Jesus' distinction between a focus on behavior (the Law) and spiritual truth shapes how we read the Bible. Does our reading of the Bible lead us to spiritual truth or to rules that focus on right-and- wrong behavior? Does our reading of the Bible lead us to the transformation of heart and mind (internal focus) or to what not to do (external focus on behavior)?

We probably cannot grasp how monumental Jesus' statement in the Sermon on the Mount was: "but I say to you." Jesus placed his teachings over the teachings of Moses and 1000 years of historical interpretation of the Law.

Jesus boldness shapes how we read the Bible. Jesus' life, teachings, and ministry (reflecting the character of God and the ways of God) become the guide to how we understand the Bible. Does our reading of the Bible reflect what Jesus taught and how Jesus lived?

How we read and use the Bible is vitally important! We would do well to give it our best thinking ... but that's my next blog.


Monday, April 1, 2019

Asking A Better Question

We who call ourselves Christians turn to the Bible for guidance. It is important to us if something is "biblical," that is, taught in the Bible.

In last week's post (Is It "Biblical"?, 3/25/19), I questioned this kind of thinking. I suggested that we were asking the wrong question when we asked "Is it biblical?"

We who call ourselves Christians often treat the Bible as though it is God's final, most complete self-revelation. We turn to it and quote it as though what the Bible says is the final word on what is true. We place our faith in its total reliability.

In reality, the Bible is not God's most complete self-revelation. The Bible bears witness to - is the record of - God's most complete self-revelation. Jesus and Jesus alone was, is, and always will be the most complete revelation of God's nature and God's ways. Consider the testimony of the New Testament writers:
  • He (Jesus, the Son) is the reflection of God's glory and the exact imprint of God's very being (Hebrews 1:3, NRSV). 
  • The Word became flesh and lived among us, and we have seen his glory, the glory of a father's only son, full of grace and truth. No one has ever seen God. It is God the only Son ... who has made him known (John 1:14, 18).
  • Jesus speaking to his disciples: whoever has seen me has seen the Father (John 14:9).
  • He (Jesus, the Son) is the visible image of the invisible God. In him, all the fullness of God was pleased to dwell (Colossians 1:15, 19). 
The Biblical writers were clear. Jesus reveals God to us - God's nature and character (God's glory), God's ways, God's grace. If we want to know what God is like, we look at Jesus. If we want to know the ways of God, we turn to Jesus' teachings. If we want to know how to live God's ways, we look at how Jesus lived.

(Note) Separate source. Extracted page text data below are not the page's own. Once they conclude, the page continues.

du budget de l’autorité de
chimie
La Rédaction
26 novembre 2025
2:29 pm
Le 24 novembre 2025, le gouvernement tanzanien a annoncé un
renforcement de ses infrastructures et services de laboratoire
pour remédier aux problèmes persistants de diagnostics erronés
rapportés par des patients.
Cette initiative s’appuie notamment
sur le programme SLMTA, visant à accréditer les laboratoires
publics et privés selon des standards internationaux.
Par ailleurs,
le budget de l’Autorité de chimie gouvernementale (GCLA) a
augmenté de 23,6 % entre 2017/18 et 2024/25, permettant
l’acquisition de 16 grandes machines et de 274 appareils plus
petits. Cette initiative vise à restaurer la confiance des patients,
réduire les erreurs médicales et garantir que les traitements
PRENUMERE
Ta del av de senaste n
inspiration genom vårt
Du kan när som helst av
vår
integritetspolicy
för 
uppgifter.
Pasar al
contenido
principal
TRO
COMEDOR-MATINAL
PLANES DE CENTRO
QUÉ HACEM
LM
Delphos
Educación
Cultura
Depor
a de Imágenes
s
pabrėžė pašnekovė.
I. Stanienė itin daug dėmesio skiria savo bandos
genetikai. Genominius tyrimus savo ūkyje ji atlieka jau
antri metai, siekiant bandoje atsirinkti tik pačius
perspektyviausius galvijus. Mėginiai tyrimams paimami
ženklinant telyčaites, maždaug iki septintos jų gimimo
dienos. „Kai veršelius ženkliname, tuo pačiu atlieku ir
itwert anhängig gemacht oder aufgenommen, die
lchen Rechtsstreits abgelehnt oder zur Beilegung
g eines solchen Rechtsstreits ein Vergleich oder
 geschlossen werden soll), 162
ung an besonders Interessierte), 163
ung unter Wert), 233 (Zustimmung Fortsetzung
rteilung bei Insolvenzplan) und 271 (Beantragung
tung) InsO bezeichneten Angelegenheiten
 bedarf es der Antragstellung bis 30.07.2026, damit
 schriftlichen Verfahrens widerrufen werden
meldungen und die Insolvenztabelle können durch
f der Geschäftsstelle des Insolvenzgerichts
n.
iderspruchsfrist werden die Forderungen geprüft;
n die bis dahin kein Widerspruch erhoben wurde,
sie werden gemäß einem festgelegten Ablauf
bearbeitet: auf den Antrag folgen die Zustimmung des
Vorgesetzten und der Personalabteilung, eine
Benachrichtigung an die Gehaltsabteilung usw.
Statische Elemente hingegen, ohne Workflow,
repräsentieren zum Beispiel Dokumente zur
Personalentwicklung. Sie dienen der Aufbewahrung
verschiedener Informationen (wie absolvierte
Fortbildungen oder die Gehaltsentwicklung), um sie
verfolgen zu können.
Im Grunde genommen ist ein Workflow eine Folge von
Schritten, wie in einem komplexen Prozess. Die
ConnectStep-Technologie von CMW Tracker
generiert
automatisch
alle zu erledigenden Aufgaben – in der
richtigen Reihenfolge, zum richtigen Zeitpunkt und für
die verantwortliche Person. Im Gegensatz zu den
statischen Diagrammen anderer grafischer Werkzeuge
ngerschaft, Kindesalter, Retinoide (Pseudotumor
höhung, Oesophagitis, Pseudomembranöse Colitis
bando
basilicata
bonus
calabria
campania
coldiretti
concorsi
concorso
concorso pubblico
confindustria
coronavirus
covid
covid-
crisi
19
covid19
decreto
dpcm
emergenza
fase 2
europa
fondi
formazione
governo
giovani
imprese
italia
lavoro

So we turn to the Bible ... to know what Jesus revealed to us about God! Whatever "truth" we identify must be in harmony with God's nature and character, in harmony with God's ways, an expression of God's grace. In other words, "biblical" truth will always be in harmony with who Jesus revealed God to be.

Some things in the Bible are an expression of our human nature, not God's nature ... of our ways, not God's ways. (I developed this thought in last week's post.) Our thinking, our understanding, our position might actually be "biblical," i.e., found in the Bible, but not in harmony with God's nature and character or an expression of God's ways of grace. Because it is "biblical," we think we are "right" when, in reality, we are out of step with God.

So, the better question to ask: is my understanding, my thinking, my position in harmony with the nature and character of God? is it an expression of God's ways of grace? is it in harmony with the life and teachings of Jesus? Is it Christlike?